Eglises d'Asie

Selon l’évêque du diocèse catholique de Mannar, la Marine sri-lankaise s’est livrée à une attaque sanglante en visant une église où étaient réfugiés près de 3 000 civils

Publié le 18/03/2010




Dans le contexte de plus en plus sanglant, caractérisé par l’escalade des affrontements entre forces armées, gouvernementales ou issues de la rébellion tamoule (1), les incidents de Pesalai, qui ont fait six morts et une soixantaine de blessés – dont la moitié grièvement touchés -, marquent une étape supplémentaire. Après une bataille navale au large de la presqu’île de Mannar, sur la côte nord-ouest du pays, des unités de la Marine sri-lankaise ont investi le village de pêcheurs de Pesalai et y ont semé la terreur. L’incident s’est produit le 17 juin dernier et a amené l’évêque du diocèse de Mannar, Mgr Rayappu Joseph, à appeler les parties belligérantes à cesser les tueries et à respecter le cessez-le-feu, conclu entre Colombo et les Tigres tamouls en février 2002.

Selon le compte-rendu des événements écrit par l’évêque à l’intention du nonce apostolique au Sri Lanka, après la bataille navale qui s’est produite au large de la base que la Marine entretient à proximité du village de Pesalai, des unités de la Marine ont investi le village, catholique à 90 % et dont la grande majorité des 8 000 habitants sont tamouls. Près de 3 000 personnes avaient trouvé refuge dans l’église Notre-Dame des Victoires. Le gouvernement a nié que ses forces aient ouvert le feu sur l’église, faisant porter la responsabilité de l’incident sur les rebelles. Or, affirme l’évêque dans son compte-rendu, ce sont bien les militaires qui ont ouvert le feu et sont responsables des morts et des blessés.

Massés dans l’église, les villageois en avaient fermé les portes et les fenêtres, mais un soldat a forcé un volet et lancé deux grenades à l’intérieur de l’édifice. L’une d’elles, en heurtant un barreau de fer, a rebondi à l’extérieur, mais l’autre a pénétré dans l’église et explosé, tuant une femme âgée de 75 ans et blessant de nombreuses personnes. D’autres soldats ont tiré au raz de la porte d’entrée, blessant d’autres réfugiés qui étaient plaqués au sol. Enfin, à l’extérieur de l’église, sur la plage, des soldats ont donné l’ordre à six pêcheurs, revenant à terre, de s’identifier, en se mettant à genoux et en présentant leur carte d’identité. Quatre ont obtempéré et deux ont pris la fuite. Les quatre ont été tués d’une balle dans la bouche en tenant, pour certains d’entre eux, leurs papiers à la main. Quant aux deux autres, l’un a été abattu et l’autre a pu s’échapper, malgré une blessure par balle. C’est le témoignage de ce sixième homme, recueilli par des catholiques à l’église de Kaataspathri, qui a permis de retracer le déroulement des événements.
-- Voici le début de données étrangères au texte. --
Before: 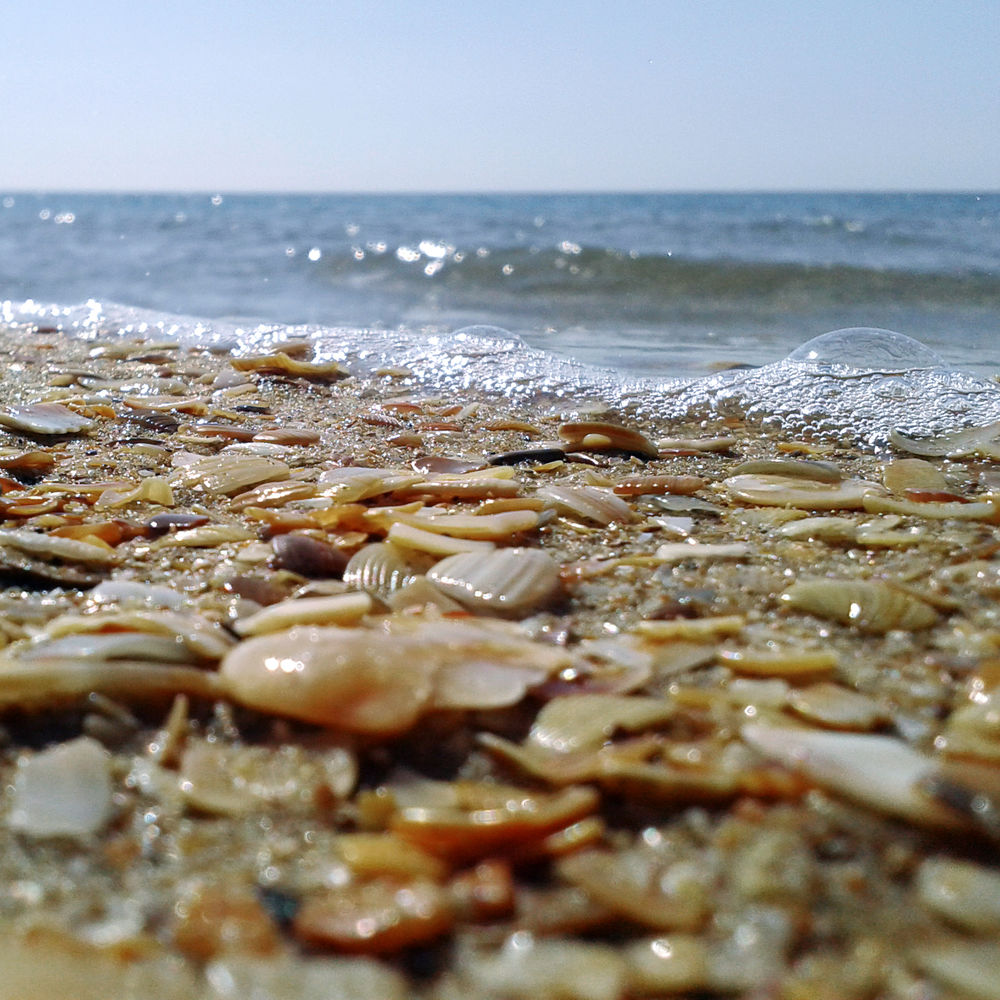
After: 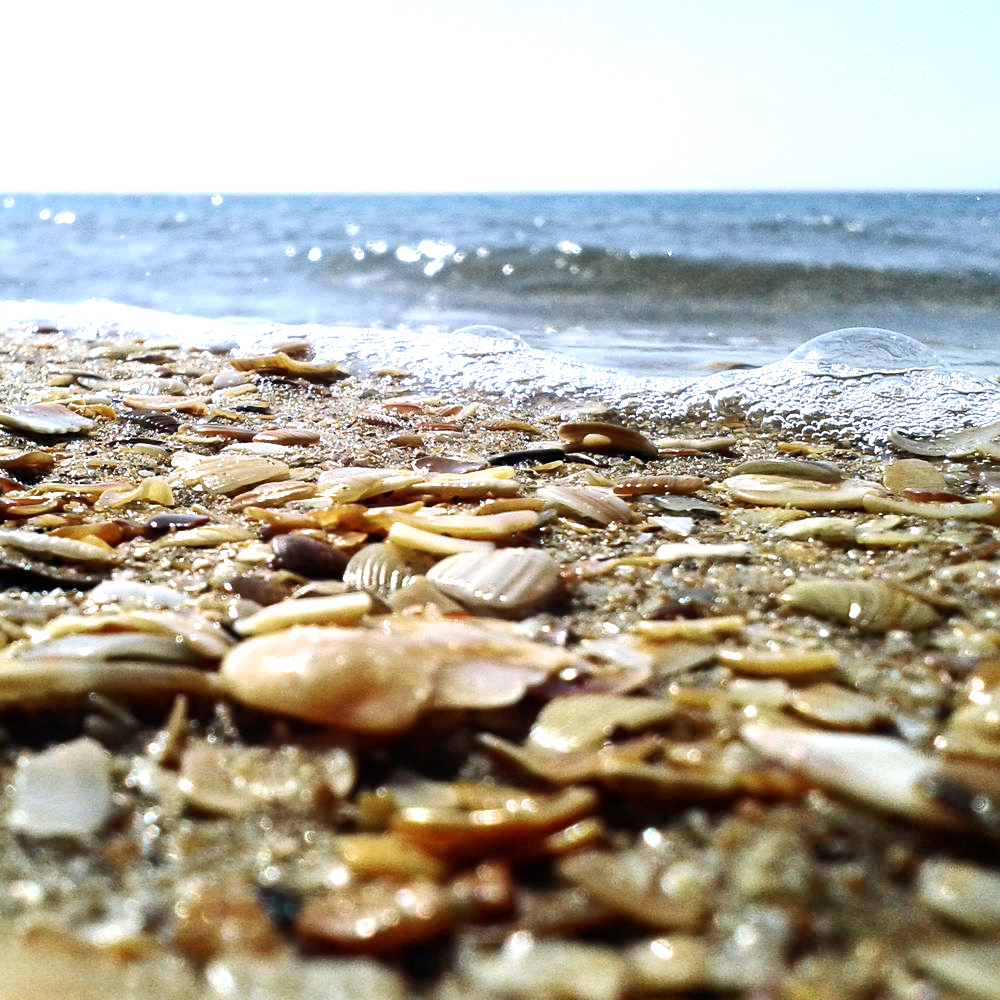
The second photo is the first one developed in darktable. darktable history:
exposure: compensate exposure bias true, compensate highlight preservation false
tone equalizer: -8 EV -1.1 EV, -7 EV -1.03 EV, -6 EV -0.904 EV, -5 EV -0.607 EV, -3 EV 0.584 EV, -2 EV 0.864 EV, -1 EV 0.99 EV, +0 EV 1.07 EV, edges refinement/feathering 500, mask exposure compensation -1.57 EV, preserve details no
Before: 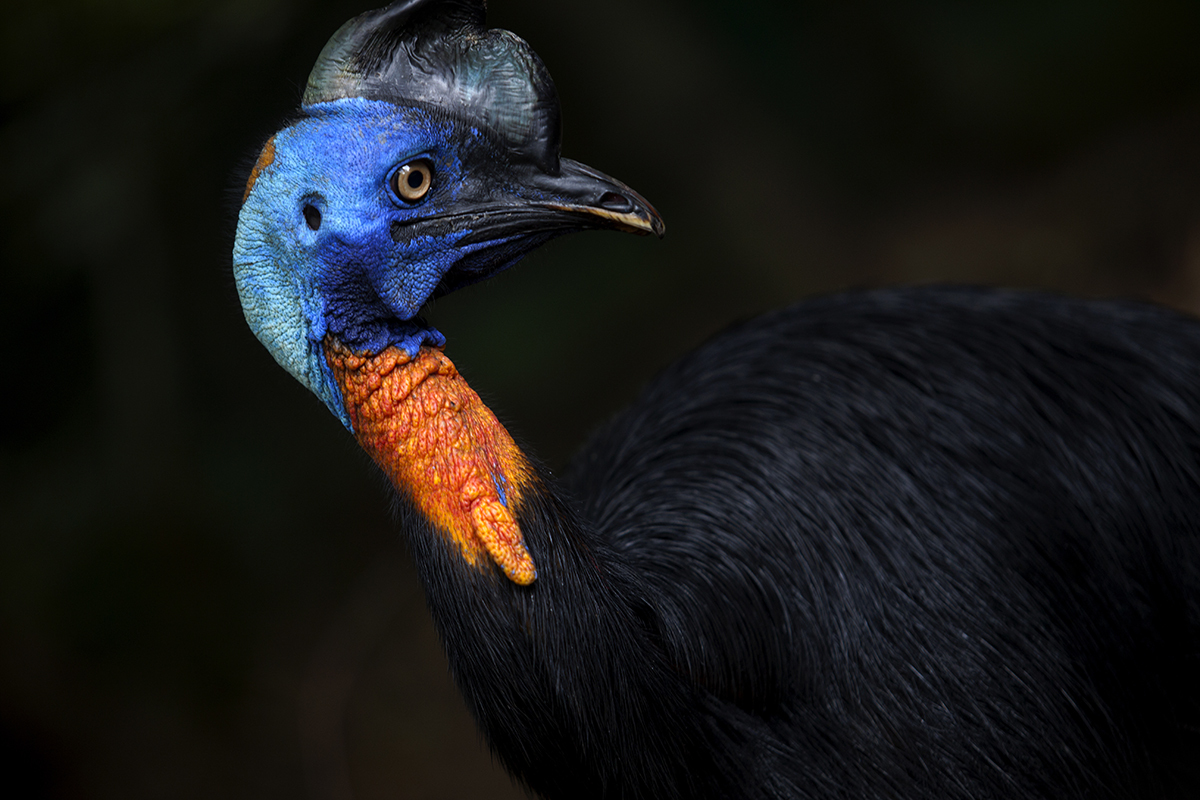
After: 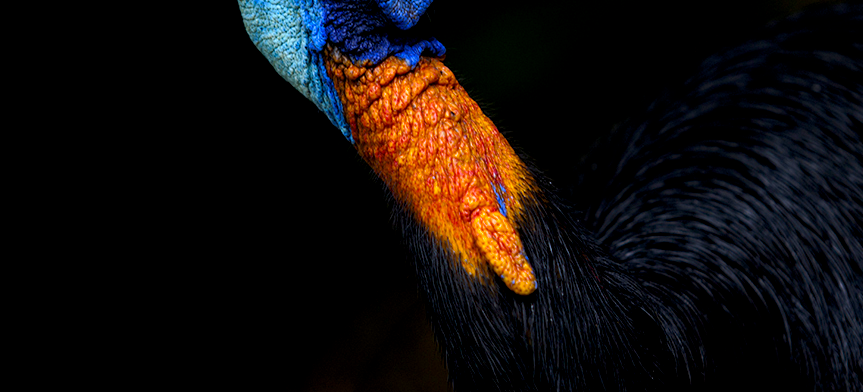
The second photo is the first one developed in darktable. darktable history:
crop: top 36.373%, right 28.038%, bottom 14.601%
tone equalizer: edges refinement/feathering 500, mask exposure compensation -1.57 EV, preserve details no
haze removal: compatibility mode true, adaptive false
exposure: black level correction 0.007, compensate exposure bias true, compensate highlight preservation false
color balance rgb: shadows lift › hue 87.19°, power › hue 329.14°, perceptual saturation grading › global saturation 29.595%
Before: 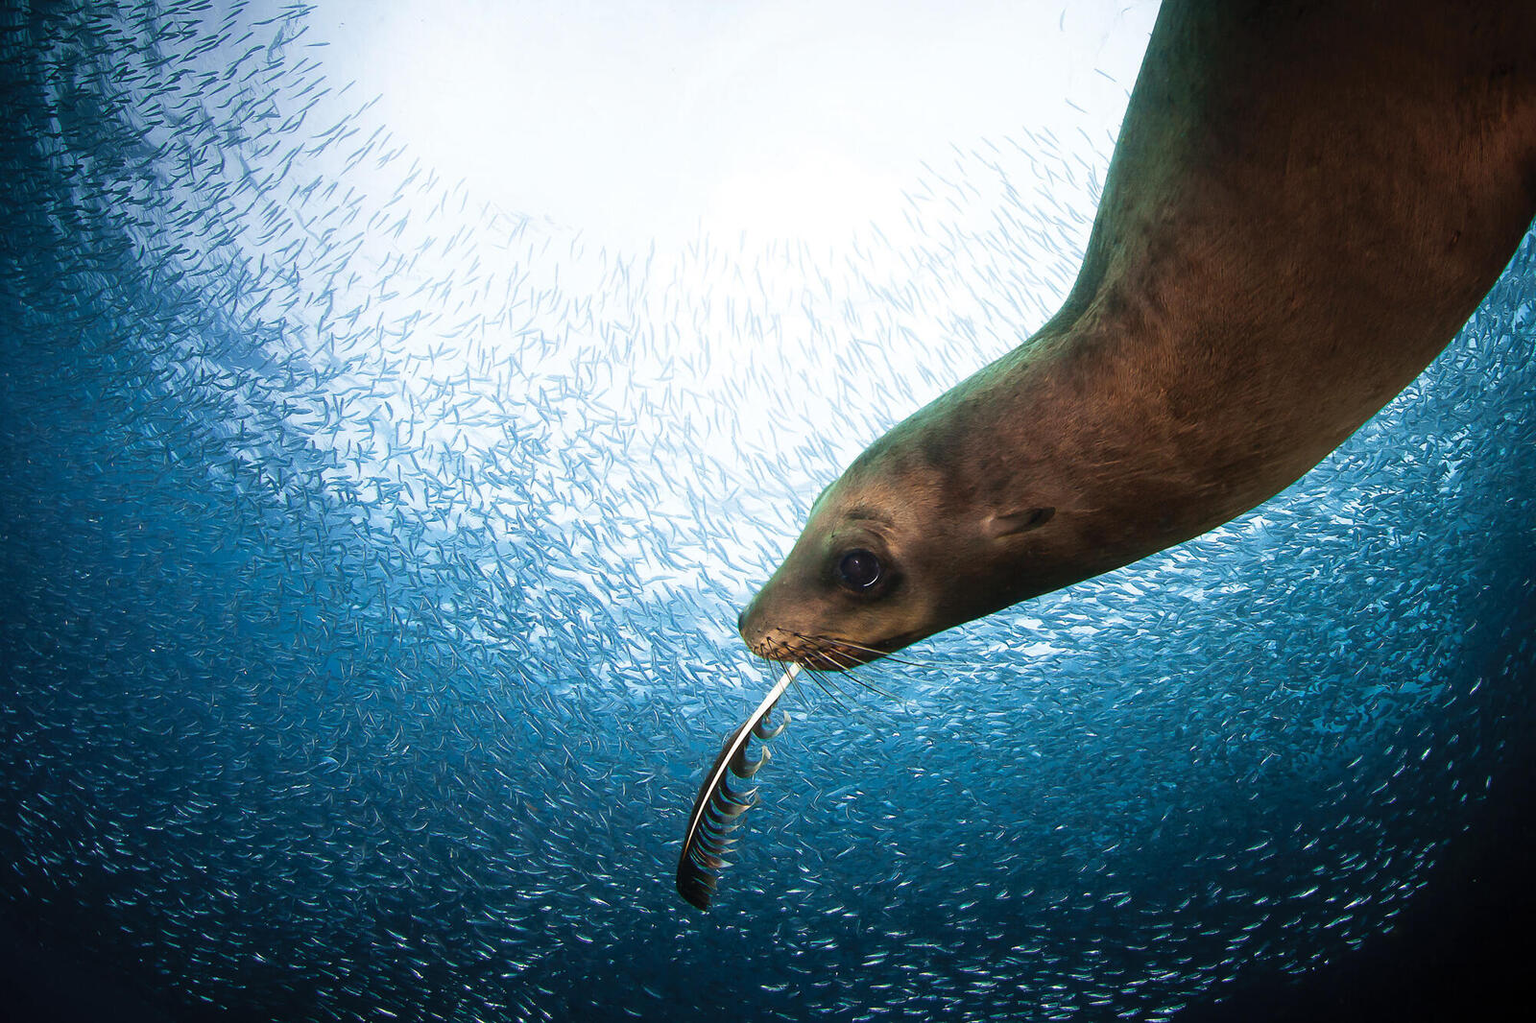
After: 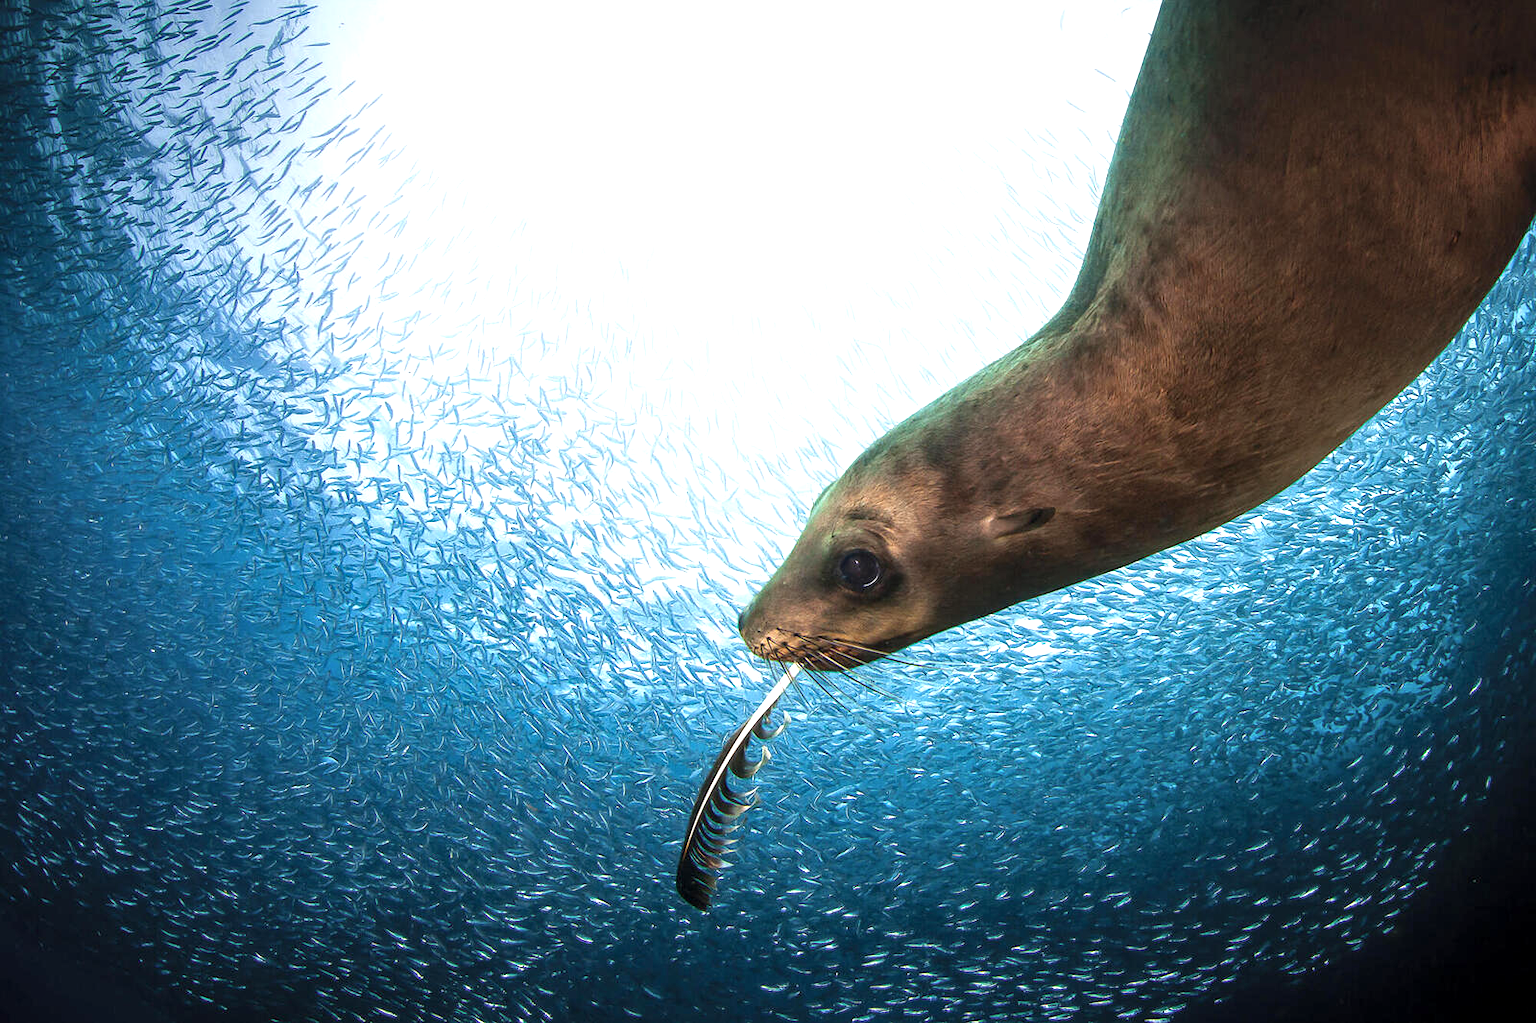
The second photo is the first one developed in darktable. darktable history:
local contrast: detail 130%
exposure: black level correction 0, exposure 0.5 EV, compensate exposure bias true, compensate highlight preservation false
Selon Mgr Rayappu Joseph, le rapport des forces militaires, qui affirmait que les Tigres tamouls avaient attaqué les policiers du village de Pesalai et provoqué l’intervention des forces de la Marine, est totalement inexact. “Tous les habitants de Pesalai disent que rien de tel ne s’est passé” et que les mensonges des autorités ajoutent “l’insulte aux blessures”. L’évêque précise que la Marine et les forces armées doivent cesser d’attendre que les civils les informent sur les activités des Tigres. “Elles ne comprennent pas que les civils n’ont rien à voir avec les plans et les activités du LTTE (les Tigres tamouls) et que leur seul souci est de rapporter de quoi nourrir leur famille, qui est souvent nombreuse précise le prélat.

Lors de la messe de funérailles des six victimes (trois catholiques, deux hindous et un musulman), Mgr Rayappu Joseph a appelé les fidèles au pardon pour leurs agresseurs. Le lendemain, 19 juin, il a appelé les catholiques à faire pénitence et une cérémonie de purification a eu lieu dans l’église, après que “le sang d’innocents eut été versé, le sang de ceux qui étaient venus chercher refuge dans le sanctuaire de leur religion”.